DAN CUBITT BUILDING SERVICES LTD - Analysis Report

Company Number: 13585406

Analysis Date: 2025-07-29 15:56 UTC

  1. Credit Opinion: DECLINE
    Dan Cubitt Building Services Ltd shows a deteriorating financial position with significant net current liabilities (£34,550 at 31/08/2024) and negative shareholders’ funds (£11,606). The company’s ability to cover short-term obligations is weak, with current liabilities far exceeding current assets. The negative net assets position indicates insolvency risk. The director’s loan account fluctuates but is currently negative, potentially indicating repayment to the director rather than external funding.
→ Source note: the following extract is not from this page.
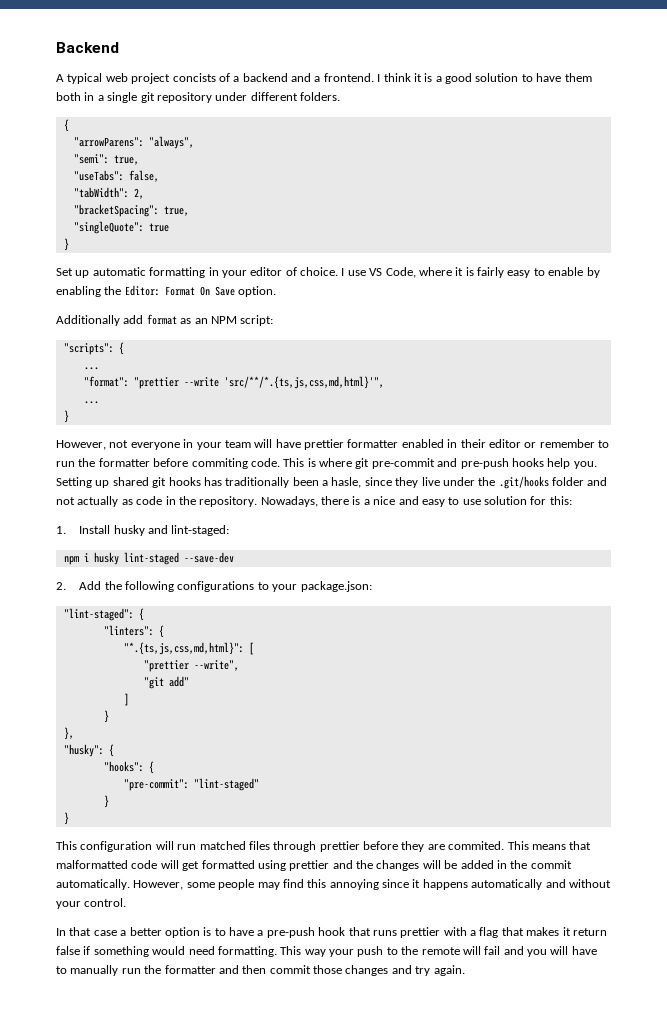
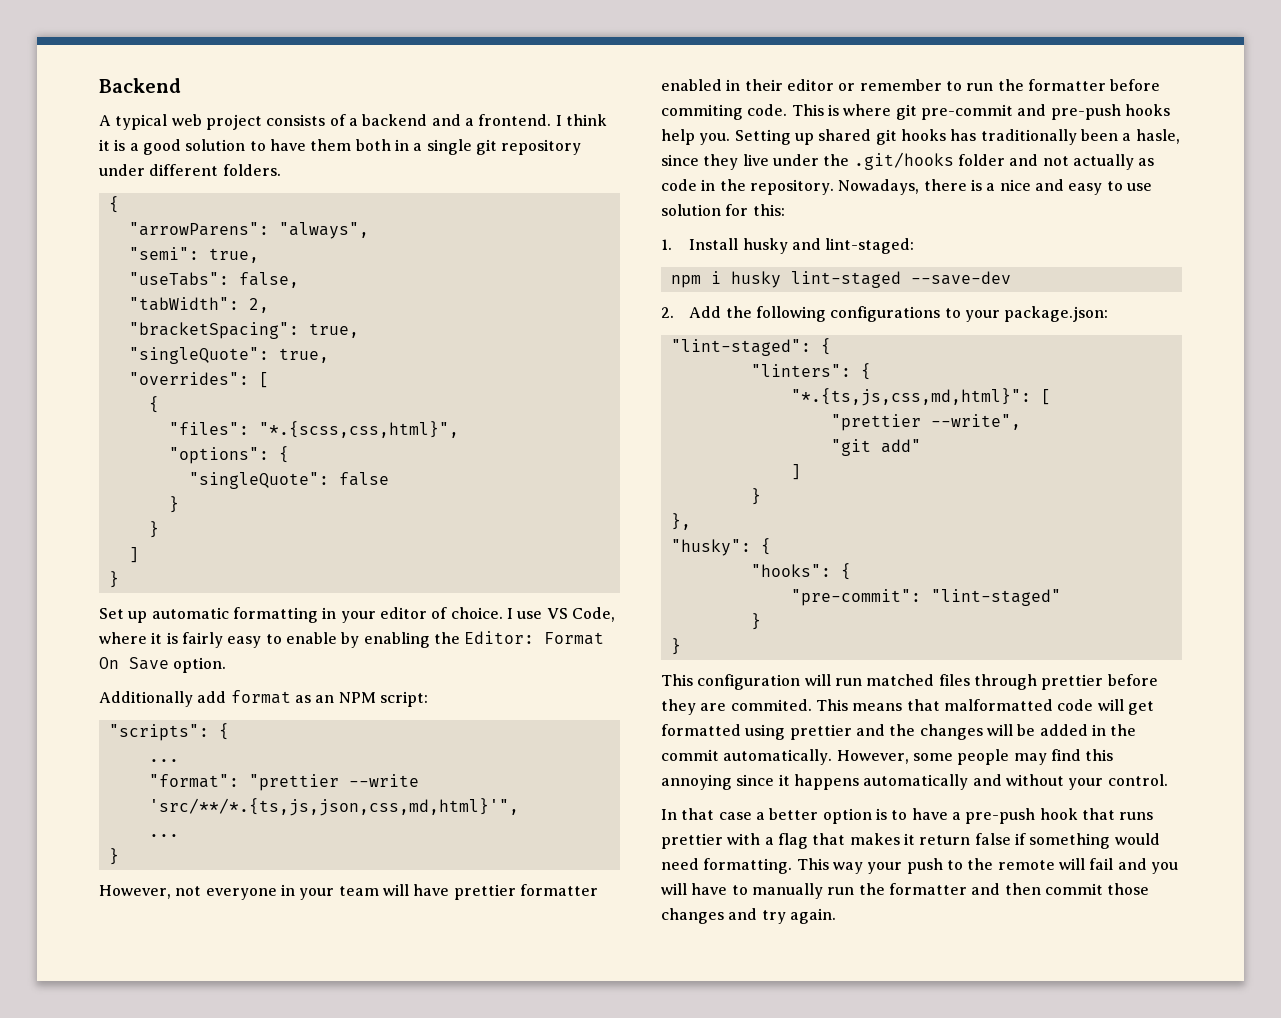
[172,73,216,82] concists -> [266,114,326,126] consists
[148,223,169,232] true -> [278,348,329,363] [128,372,269,388] [148,396,159,413] [168,421,459,438] [168,446,289,464] [188,472,389,489] [168,496,179,513] [148,521,159,538] [128,547,139,563] true, // "overrides": [ // { // "files": "*.{scss,css,html}", // "options": { // "singleQuote": false // } // } // ]
[223,376,384,389] 'src/**/*.{ts,js,css,md,html}'", -> [148,798,519,816] 'src/**/*.{ts,js,json,css,md,html}'",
Combined with the company’s young age and small scale, this raises concerns about its capability to meet debt and credit commitments reliably.

  2. Financial Strength:
    The balance sheet reveals tangible fixed assets of £22,944 but these are outweighed by current liabilities of £38,970, leading to negative working capital. Shareholders’ funds have moved from a positive £3,982 (2023) to negative £11,606 (2024), reflecting accumulated losses or write-downs. The company’s net asset position has worsened dramatically in one year. The absence of cash at year-end (£0 cash in 2024 vs £3,657 in 2023) exacerbates liquidity concerns. This financial fragility undermines the company’s resilience to economic shocks or unexpected downturns.
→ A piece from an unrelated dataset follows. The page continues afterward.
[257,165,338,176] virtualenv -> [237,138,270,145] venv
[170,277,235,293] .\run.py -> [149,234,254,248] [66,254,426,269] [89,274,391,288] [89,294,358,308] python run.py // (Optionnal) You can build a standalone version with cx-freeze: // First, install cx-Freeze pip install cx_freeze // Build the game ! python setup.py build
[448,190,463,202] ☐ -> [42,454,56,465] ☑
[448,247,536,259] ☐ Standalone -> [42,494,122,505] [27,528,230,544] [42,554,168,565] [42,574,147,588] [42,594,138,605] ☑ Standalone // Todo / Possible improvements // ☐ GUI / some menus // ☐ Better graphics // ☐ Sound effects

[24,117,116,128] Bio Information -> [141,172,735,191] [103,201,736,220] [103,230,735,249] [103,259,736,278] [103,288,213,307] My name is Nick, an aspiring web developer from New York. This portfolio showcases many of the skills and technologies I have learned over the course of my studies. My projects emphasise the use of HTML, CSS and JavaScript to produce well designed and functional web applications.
  3. Cash Flow Assessment:
    The company’s liquidity is strained. Debtors increased to £4,420, but no cash was held at the balance sheet date, implying poor cash conversion or timing issues. Current liabilities are substantially higher than current assets, resulting in a net current liability position of £34,550, which is unsustainable. The director’s loan account is negative at year-end, suggesting the company repaid funds to the director, potentially impacting available liquidity. Overall, working capital management appears weak, increasing risk of payment delays or default.

  4. Monitoring Points:

  • Monitor cash balances and cash flow forecasts closely to assess short-term liquidity improvements.
  • Track changes in current liabilities, especially bank loans and overdrafts which increased from £12,291 to £23,289 in one year.
  • Watch for any director loan account movements that may impact liquidity or signal funding issues.
  • Review future filings for profitability trends and whether shareholders’ funds recover from negative territory.
  • Assess credit terms with suppliers given current working capital pressures.